* PAGE EXCERPT
Rarely have I heard a couple of Wall Street brokers so excited. Surprisingly, the subject of their discussion was not a killing on a hot new issue or achieving $1 million a year in commissions, but rather a visit to a nightclub called Rick’s, which bears no resemblance to the memorable club of the same name that was frequented by Humphrey Bogart and Ingrid Bergman in “Casablanca.”

Rick’s Cabaret, located at 50 W. 33rd St., is part of a publicly owned chain of 11 adult nightclubs (soon to be 12) that is a rising star in a growing $15 billion a year industry comprising about 3,000 adult clubs across the country. While the stock has essentially been a lemon until this year, the club has become an occasional hangout for some Wall Streeters with plenty of dough. Its chief attraction is a bevy of topless dancers.

The parent company, based in Houston, is 23-year-old Rick’s Cabaret International, which also operates clubs in Texas, North Carolina, and Minnesota.

New York’s Rick’s, a three-level, 10,000-square-foot club, opened last September, replacing another adult club, the Paradise Club. Its top floor contains VIP suites that offer private dancing at $200 an hour, and there is a pricey steakhouse on the second floor. The club, which has a $20 admission charge after 7 p.m., is open until 4 a.m. seven days a week.

Located within a few blocks of such city landmarks as the Empire State Building, Madison Square Garden, and Penn Station, the club turned profitable within three months after Rick’s took it over, the parent company’s CEO, Eric Langan, tells me. “How many nightclubs do you know that can say that?” he asks.

Mr. Langan is Rick’s largest shareholder, with about a 24% ownership of the fully diluted 5 million shares outstanding. He took control in 1999 when he and a Texas businessman, Ralph McElroy, bought the founder’s stock.

Transcribed page contents
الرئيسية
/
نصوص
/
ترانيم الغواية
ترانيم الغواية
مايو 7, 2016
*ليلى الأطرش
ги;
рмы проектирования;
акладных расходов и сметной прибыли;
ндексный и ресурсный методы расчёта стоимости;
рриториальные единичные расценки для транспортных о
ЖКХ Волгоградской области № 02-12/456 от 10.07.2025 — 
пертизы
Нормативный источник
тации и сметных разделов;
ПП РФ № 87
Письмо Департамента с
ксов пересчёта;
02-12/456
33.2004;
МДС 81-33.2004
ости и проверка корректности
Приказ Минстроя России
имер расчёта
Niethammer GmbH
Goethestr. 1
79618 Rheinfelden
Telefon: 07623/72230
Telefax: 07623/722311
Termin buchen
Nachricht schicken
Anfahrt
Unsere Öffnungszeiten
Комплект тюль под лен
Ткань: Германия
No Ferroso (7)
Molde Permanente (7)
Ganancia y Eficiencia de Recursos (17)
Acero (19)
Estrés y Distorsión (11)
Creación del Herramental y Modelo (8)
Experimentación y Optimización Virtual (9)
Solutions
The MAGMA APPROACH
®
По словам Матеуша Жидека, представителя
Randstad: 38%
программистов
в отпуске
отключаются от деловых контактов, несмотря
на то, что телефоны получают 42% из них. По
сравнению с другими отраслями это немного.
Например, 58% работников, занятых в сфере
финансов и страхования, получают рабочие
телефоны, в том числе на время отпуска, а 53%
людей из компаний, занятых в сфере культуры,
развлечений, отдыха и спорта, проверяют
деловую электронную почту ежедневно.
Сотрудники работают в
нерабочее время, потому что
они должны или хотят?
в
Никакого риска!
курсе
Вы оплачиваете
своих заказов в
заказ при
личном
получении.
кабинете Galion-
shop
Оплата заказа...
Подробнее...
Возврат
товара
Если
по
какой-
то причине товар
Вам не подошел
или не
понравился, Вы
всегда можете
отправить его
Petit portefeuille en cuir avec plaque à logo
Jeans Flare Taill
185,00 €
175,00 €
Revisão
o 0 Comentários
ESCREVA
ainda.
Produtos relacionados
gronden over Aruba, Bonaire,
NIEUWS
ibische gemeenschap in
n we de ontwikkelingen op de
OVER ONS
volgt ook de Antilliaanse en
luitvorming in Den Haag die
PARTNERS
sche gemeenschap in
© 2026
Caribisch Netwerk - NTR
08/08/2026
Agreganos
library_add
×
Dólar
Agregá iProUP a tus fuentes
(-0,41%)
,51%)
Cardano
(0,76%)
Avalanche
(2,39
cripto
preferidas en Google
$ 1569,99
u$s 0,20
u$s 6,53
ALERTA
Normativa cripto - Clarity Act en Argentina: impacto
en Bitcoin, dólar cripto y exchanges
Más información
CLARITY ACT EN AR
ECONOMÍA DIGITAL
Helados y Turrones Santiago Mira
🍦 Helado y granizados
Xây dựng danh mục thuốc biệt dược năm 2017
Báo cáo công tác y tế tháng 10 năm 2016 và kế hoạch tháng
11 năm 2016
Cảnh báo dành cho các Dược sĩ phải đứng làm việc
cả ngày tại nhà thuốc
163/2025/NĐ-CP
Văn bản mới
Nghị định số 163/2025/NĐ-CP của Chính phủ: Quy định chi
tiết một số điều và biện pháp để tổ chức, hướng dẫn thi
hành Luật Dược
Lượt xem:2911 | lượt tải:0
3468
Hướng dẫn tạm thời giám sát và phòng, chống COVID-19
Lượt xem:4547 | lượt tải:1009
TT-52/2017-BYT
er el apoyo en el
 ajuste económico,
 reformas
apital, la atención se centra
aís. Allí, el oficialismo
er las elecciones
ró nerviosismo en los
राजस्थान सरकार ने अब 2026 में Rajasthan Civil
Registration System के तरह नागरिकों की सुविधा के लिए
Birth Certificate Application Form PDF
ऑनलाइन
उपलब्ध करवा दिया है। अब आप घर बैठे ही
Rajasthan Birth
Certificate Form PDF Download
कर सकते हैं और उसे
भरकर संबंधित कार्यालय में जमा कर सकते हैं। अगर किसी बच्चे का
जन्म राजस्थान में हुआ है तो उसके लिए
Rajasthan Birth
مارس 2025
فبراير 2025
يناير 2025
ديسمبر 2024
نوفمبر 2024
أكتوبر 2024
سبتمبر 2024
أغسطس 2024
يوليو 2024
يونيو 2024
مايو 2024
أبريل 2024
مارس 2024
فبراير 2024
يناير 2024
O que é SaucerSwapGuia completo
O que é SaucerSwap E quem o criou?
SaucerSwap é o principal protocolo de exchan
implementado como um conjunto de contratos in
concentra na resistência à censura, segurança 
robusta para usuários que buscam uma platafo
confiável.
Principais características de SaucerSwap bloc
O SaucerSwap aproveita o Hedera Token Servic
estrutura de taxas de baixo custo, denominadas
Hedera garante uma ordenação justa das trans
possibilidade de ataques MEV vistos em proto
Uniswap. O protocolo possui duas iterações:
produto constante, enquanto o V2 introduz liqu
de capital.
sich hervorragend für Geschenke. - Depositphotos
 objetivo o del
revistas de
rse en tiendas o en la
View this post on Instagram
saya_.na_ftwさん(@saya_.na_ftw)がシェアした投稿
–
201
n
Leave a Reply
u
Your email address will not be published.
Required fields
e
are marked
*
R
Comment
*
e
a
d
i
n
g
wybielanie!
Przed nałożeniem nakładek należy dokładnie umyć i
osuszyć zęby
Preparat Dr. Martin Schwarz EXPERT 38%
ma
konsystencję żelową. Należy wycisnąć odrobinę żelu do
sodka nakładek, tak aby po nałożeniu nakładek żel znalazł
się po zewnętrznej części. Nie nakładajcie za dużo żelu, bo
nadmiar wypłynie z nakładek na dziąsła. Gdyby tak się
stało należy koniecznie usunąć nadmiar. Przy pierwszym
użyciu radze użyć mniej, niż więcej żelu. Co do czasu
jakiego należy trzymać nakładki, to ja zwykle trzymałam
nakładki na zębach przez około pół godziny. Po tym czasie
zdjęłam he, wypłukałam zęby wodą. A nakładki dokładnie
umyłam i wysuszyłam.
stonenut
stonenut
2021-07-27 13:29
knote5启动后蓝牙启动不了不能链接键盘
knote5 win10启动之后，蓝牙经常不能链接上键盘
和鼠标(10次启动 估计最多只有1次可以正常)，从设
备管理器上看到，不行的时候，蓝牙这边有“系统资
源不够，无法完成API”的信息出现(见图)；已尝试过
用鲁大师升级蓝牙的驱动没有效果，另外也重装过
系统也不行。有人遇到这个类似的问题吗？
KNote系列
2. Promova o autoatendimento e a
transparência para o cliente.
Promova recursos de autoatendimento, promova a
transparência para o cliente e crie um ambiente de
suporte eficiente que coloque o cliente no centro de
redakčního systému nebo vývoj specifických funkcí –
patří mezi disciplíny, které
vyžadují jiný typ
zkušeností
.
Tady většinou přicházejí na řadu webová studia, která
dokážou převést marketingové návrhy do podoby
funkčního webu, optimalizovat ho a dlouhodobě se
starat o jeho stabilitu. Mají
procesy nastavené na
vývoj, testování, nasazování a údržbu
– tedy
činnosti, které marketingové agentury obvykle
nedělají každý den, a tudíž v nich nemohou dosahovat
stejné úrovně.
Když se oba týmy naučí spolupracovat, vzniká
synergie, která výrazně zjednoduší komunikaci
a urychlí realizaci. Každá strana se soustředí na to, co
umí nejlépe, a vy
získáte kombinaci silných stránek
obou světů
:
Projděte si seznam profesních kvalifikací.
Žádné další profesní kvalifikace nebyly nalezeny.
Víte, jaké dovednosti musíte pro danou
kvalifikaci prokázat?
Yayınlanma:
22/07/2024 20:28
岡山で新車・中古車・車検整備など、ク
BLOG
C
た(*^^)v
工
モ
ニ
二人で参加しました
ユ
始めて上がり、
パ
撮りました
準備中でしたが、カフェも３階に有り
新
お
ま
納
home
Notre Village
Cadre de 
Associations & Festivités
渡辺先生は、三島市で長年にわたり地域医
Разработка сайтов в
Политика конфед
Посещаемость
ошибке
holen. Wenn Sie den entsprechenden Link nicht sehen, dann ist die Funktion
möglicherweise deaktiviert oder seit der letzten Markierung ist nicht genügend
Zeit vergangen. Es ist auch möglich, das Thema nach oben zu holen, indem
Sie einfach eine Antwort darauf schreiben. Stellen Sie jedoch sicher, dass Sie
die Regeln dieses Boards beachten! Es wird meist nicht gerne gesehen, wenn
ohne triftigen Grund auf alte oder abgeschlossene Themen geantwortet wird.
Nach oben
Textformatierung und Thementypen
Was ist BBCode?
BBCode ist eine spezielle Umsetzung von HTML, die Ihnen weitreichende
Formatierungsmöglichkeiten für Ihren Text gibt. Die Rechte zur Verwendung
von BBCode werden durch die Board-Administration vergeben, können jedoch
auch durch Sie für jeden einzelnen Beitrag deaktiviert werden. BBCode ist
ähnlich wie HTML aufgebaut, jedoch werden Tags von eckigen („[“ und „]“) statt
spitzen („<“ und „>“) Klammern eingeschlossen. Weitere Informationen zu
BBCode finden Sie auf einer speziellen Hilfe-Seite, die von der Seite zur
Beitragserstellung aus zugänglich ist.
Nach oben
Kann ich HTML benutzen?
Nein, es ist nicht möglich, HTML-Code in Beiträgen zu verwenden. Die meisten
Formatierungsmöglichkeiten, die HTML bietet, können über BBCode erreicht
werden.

* TASK BRIEF
Write the next part of the column on Rick's Cabaret, starting after its last sentence.

* ANSWER SPACE
Rick’s opened its first club in Houston in 1983. Today, the company has roughly 1,800 employees, of which about 1,200 — the dancers — are independent contractors who earn no salary and work strictly on tips.

Rick’s clubs are generally located in major cities with populations of a million or more and strong business travel and tourism. The chief customers are business owners and working professionals, including financial types. Imperative, Mr. Langan says, are properly zoned locations (areas in which adult clubs are permitted) and a favorable political climate.

In the New York club, Mr. Langan figures the dancers earn on average between $3,000 and $5,000 a week for 40 hours of work, while some rake in as much as $3,000 a night.

A few weeks ago, a hedge fund trader and one of his clients visited the club and I’m told the tab for the evening, including dinner, ran about $1,900, of which nearly $1,500 went for tips for the dancers.”An expensive evening but wonderful ambiance,” the trader said.

What about Rick’s bottom line? It’s on the upswing, according to Mr. Langan. In fiscal 2005, which ended September 30, Rick’s lost $300,000 on sales of $14.8 million. Mr. Langan attributes that loss to start-up expenses related to the opening of new clubs in Charlotte, N.C., and New York. In the first fiscal quarter of 2006, Rick’s went into the black, posting a profit of $525,000, or 12 cents a share, on sales of $5.8 million.

For all of fiscal 2006, Mr. Langan figures Rick’s should earn about $2.2 million, or 40 cents to 45 cents a share, on sales of between $23 million and $24 million. In June, he notes, the company posted record monthly sales of $2.2 million. For fiscal 2007, in large part reflecting the acquisitions of additional clubs, he estimates the company should add another $15 million in sales.

The goal, Mr. Langan tells me, is to build Rick’s into a chain of 50 adult clubs in 30 major markets with an annual volume of between $150 million and $200 million within five to 10 years, including possibly a second club in New York.

Sounds impressive, but investors, as evidenced by a hardly inspiring stock performance, have reason to be skeptical. In 1995, Rick’s did an initial public offering at $3 a share. Now, 11 years later, the stock is at only $7.35, though it’s up sharply, more than 70%, from its 2005 close of about $4 a share.

The lackluster stock showing over the past decade, some Wall Streeters believe, stems from the seedy reputation surrounding adult clubs. In New York City, for example, some former clubs, including swing clubs, have run afoul of the law over such issues as prostitution, sale of drugs, and tax evasion.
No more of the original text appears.